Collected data

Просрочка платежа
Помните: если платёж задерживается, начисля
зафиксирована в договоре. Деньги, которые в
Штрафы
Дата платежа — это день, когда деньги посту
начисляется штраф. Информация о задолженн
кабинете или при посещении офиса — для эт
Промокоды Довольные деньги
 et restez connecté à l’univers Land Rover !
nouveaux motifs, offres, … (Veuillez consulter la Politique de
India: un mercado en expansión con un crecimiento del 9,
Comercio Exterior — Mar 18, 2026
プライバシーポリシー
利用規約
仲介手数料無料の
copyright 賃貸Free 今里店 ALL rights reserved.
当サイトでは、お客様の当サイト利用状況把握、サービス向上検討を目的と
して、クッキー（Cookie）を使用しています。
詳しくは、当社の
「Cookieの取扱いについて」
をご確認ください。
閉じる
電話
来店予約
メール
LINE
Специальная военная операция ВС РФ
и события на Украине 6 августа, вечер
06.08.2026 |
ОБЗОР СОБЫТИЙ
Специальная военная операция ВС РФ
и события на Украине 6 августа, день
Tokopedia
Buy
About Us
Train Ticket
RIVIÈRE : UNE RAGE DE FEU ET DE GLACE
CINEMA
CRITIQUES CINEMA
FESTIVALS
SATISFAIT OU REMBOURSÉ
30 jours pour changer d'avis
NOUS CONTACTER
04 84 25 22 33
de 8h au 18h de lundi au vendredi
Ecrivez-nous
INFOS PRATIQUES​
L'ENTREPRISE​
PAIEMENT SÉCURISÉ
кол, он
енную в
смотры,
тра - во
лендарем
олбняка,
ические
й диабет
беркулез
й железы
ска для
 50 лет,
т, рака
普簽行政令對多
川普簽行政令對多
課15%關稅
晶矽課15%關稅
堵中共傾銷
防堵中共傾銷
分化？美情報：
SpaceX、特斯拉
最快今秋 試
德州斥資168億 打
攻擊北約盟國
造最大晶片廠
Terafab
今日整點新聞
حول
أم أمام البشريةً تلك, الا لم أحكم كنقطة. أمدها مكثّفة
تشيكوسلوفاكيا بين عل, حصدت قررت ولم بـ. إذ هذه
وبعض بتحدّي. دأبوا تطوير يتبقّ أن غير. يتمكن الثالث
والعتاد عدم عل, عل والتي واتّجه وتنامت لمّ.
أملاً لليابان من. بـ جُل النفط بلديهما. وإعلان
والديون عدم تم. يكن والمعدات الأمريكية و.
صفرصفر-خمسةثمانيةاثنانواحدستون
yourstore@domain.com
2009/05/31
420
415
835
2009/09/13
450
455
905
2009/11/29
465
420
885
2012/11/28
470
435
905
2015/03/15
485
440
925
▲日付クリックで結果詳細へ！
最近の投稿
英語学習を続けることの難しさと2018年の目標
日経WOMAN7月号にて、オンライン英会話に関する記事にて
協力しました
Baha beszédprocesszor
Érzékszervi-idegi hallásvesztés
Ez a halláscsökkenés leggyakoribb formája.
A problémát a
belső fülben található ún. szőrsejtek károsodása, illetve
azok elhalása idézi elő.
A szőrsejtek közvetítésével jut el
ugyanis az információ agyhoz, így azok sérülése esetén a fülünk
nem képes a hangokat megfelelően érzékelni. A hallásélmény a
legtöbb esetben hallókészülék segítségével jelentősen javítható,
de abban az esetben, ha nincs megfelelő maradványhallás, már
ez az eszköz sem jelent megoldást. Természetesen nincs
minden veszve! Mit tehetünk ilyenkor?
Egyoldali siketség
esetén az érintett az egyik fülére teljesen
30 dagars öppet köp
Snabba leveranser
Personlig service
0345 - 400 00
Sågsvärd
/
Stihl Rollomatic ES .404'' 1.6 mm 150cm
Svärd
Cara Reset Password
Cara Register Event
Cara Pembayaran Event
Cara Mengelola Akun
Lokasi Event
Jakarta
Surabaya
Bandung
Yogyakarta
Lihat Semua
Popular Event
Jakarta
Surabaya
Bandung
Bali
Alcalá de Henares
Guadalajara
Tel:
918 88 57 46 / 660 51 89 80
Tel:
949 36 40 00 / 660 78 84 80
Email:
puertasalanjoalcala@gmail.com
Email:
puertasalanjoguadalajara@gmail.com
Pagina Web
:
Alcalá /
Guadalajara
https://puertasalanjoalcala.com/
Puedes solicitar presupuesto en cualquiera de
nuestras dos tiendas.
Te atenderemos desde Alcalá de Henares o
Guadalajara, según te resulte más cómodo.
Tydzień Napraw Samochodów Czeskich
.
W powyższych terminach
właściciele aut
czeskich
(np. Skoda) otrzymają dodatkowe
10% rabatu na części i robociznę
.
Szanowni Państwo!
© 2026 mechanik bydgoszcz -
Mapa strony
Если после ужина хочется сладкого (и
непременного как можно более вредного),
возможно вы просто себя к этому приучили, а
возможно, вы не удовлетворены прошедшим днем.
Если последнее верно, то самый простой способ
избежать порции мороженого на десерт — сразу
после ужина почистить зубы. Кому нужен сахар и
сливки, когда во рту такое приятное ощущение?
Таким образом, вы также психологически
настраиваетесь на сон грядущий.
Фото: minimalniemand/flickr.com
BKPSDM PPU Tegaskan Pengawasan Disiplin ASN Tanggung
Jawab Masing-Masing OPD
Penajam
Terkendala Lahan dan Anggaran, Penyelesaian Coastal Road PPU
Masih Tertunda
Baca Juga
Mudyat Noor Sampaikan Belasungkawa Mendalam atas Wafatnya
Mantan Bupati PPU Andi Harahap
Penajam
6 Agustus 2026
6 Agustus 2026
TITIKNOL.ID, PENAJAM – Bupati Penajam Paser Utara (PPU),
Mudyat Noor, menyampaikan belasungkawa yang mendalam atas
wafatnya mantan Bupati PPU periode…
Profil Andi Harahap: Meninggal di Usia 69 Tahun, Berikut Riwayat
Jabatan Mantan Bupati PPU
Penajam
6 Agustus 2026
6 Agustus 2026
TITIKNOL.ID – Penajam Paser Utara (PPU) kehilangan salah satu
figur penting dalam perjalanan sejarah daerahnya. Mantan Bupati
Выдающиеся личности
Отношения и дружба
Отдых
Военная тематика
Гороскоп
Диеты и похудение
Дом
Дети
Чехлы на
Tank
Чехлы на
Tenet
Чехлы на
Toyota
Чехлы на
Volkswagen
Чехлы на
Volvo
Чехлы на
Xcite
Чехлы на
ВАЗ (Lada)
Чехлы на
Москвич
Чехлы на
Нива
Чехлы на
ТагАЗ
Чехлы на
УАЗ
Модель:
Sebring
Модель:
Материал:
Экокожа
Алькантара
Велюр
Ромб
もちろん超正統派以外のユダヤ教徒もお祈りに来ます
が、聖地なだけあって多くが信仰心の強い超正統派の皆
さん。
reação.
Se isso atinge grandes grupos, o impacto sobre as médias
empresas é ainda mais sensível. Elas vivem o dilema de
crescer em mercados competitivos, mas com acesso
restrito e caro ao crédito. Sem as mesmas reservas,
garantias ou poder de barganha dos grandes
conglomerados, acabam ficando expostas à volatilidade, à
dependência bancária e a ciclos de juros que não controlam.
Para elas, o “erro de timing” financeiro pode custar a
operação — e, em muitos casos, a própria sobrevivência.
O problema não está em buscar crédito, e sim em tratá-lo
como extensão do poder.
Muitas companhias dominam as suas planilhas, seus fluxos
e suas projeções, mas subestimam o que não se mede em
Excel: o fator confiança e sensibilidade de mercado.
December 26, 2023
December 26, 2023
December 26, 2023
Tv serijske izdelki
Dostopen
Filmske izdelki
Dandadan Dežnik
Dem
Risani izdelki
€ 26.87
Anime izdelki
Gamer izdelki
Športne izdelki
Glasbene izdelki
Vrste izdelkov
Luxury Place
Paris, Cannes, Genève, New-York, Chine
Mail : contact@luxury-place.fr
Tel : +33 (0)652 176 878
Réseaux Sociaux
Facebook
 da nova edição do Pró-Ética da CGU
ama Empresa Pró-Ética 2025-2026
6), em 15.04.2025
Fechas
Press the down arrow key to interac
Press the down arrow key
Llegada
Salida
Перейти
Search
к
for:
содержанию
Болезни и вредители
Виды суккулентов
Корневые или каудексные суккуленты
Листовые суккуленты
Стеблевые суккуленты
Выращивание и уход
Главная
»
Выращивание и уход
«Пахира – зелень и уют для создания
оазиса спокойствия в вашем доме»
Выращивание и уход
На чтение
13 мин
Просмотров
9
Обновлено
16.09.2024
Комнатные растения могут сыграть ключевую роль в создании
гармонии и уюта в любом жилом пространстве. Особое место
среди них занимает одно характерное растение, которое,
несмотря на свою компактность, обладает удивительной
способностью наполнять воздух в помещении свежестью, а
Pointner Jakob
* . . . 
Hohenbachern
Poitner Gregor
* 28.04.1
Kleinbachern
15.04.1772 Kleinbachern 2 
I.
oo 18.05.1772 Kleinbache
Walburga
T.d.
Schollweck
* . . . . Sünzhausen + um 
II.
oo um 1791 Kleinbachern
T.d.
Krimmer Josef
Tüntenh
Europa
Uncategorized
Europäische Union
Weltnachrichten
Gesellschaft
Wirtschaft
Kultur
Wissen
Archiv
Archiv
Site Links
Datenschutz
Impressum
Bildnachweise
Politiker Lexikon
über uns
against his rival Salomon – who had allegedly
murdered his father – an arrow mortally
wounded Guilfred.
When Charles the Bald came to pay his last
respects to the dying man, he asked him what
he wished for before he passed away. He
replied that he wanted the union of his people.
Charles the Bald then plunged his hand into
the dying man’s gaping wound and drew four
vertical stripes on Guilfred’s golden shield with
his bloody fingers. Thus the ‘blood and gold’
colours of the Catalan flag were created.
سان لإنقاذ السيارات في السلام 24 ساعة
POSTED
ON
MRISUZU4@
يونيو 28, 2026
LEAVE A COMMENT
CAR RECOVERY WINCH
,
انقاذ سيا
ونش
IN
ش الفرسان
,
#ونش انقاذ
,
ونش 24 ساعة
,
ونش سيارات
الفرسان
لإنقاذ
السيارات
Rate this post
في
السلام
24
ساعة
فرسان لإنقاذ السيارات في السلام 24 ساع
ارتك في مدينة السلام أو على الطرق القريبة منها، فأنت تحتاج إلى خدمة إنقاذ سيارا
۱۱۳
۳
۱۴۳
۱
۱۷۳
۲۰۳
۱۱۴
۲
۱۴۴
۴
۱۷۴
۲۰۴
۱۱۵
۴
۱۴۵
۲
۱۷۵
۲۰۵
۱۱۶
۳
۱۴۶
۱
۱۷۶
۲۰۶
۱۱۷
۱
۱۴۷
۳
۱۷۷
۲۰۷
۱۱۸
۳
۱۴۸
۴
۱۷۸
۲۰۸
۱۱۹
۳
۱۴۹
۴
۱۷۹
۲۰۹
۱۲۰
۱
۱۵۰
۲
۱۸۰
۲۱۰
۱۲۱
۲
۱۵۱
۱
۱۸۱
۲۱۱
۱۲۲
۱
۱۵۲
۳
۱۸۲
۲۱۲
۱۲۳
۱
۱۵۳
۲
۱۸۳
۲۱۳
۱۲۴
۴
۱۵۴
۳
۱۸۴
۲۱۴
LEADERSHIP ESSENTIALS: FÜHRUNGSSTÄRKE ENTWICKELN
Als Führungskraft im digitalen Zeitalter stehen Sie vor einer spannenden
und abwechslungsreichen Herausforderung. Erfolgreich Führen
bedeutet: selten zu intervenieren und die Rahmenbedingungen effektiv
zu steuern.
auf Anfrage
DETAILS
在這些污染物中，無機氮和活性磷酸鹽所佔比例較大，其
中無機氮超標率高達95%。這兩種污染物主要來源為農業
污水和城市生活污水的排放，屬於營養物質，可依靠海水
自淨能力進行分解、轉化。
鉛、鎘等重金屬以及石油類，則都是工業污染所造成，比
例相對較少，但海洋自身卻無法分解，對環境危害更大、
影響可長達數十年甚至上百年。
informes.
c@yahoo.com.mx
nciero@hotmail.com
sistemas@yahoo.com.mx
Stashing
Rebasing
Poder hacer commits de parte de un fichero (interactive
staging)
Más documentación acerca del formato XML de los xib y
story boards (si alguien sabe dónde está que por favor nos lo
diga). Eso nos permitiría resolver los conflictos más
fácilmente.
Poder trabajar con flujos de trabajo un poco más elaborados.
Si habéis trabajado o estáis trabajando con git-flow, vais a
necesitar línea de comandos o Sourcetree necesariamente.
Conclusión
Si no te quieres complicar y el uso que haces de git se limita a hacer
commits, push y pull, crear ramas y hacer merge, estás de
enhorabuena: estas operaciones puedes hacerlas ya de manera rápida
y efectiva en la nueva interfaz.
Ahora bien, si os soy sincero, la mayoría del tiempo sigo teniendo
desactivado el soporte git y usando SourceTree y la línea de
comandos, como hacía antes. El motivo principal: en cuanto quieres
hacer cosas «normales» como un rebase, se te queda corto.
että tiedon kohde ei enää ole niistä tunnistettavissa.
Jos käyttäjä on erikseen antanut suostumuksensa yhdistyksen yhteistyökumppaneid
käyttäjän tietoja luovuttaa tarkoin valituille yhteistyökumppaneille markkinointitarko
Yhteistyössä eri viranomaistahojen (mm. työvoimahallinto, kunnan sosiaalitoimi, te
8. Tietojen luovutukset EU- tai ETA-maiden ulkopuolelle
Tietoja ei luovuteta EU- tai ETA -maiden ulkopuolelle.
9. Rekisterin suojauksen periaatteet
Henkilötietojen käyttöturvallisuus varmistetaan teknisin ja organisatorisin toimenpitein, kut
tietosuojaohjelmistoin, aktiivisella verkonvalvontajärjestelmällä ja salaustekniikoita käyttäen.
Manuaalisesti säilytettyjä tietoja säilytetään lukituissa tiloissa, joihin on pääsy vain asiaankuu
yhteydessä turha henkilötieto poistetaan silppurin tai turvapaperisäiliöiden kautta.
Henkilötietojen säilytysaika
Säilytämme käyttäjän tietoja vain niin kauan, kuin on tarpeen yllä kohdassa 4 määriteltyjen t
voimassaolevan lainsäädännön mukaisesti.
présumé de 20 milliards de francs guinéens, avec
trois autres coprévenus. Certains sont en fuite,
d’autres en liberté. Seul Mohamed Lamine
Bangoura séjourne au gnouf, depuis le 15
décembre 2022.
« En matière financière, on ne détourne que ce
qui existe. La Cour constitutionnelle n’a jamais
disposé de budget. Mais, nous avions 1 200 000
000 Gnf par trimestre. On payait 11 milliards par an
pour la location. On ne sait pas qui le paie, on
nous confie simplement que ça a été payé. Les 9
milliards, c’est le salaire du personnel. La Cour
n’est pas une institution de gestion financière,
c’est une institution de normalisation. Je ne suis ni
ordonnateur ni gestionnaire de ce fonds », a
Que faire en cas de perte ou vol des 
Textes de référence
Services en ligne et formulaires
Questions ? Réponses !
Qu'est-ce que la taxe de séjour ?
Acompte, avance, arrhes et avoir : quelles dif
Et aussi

Task brief
List each line in the listing above that contains the word "crédito".

The answer
restrito e caro ao crédito. Sem as mesmas reservas,
O problema não está em buscar crédito, e sim em tratá-lo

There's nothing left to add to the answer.